Hi seeing as this is a Thoughtbot gem I thought I’d ask here first.

I’m reading through the Clearance gem’s source code (a habit I’m trying to get into to better my coding) and I’m trying to figure out what’s happening in the session management side.

In session.rb we have

def sign_in(user, &block)
      @current_user = user
      status = run_sign_in_stack

      if status.success?
        cookies[remember_token_cookie] = user && user.remember_token
      else
        @current_user = nil
      end

      if block_given?
        block.call(status)
      end
    end

In particular

cookies[remember_token_cookie] = user && user.remember_token

So if successful the cookie is set to the user’s remember token. But then when the request is finished and the rails app returns the result back to the rack middleware stack, clearance’s rack_session sets the cookie again like so

    def call(env)
      session = Clearance::Session.new(env)
      env[:clearance] = session
      response = @app.call(env)
      session.add_cookie_to_headers response[1] # <<- set again here
      response
    end

which is defined as

   def add_cookie_to_headers(headers)
      if cookie_value[:value].present?
        Rack::Utils.set_cookie_header!(
          headers,
          remember_token_cookie,
          cookie_value
        )
      end
    end

Can anyone explain the flow?

2 Likes

Session gets set to Clearance::Session.new, which you can tell sets an instance variable of @cookies to nil. After running the sign in block, we return to the middleware and then set the session cookie to the value needed.
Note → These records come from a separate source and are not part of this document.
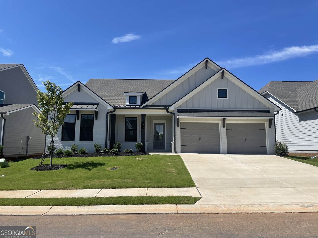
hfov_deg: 67.3
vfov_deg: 53.1
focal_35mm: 26
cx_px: 159
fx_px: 239
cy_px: 119
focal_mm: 4.2
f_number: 1.6
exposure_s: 1/4651
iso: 32
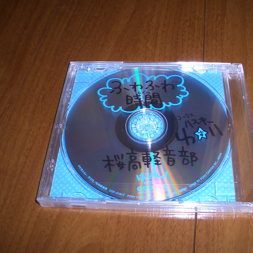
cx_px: 152
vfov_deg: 40.0
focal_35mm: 42
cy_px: 127
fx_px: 347
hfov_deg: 39.9
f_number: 4.3
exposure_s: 1/40
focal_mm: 5.8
I believe the reason for this is that then other middleware and Rack applications can make use of the value.

2 Likes

This is the part of Clearance I’m least confident about. What I’d probably try to do is remove that line in the controller to see if any tests break. Hopefully they will and I’d be able to trace through what’s going on at that point. If they don’t then I’d have some more work ahead to see if I trust that result and if I could actually remove that and rely on the middleware entirely.

I may find some time to play with tomorrow during investment time to give a better answer.

Thanks Pedro.

The problem is getting assigned twice the users token (not a nill value) in one successful sign in request. Once in session.rb and then again in the middleware.

So I’m wondering why twice, why not just in the middleware?

That’s what I was thinking too so I’m glad you said that.

Thanks @derekprior,

by controller do you mean session.rb?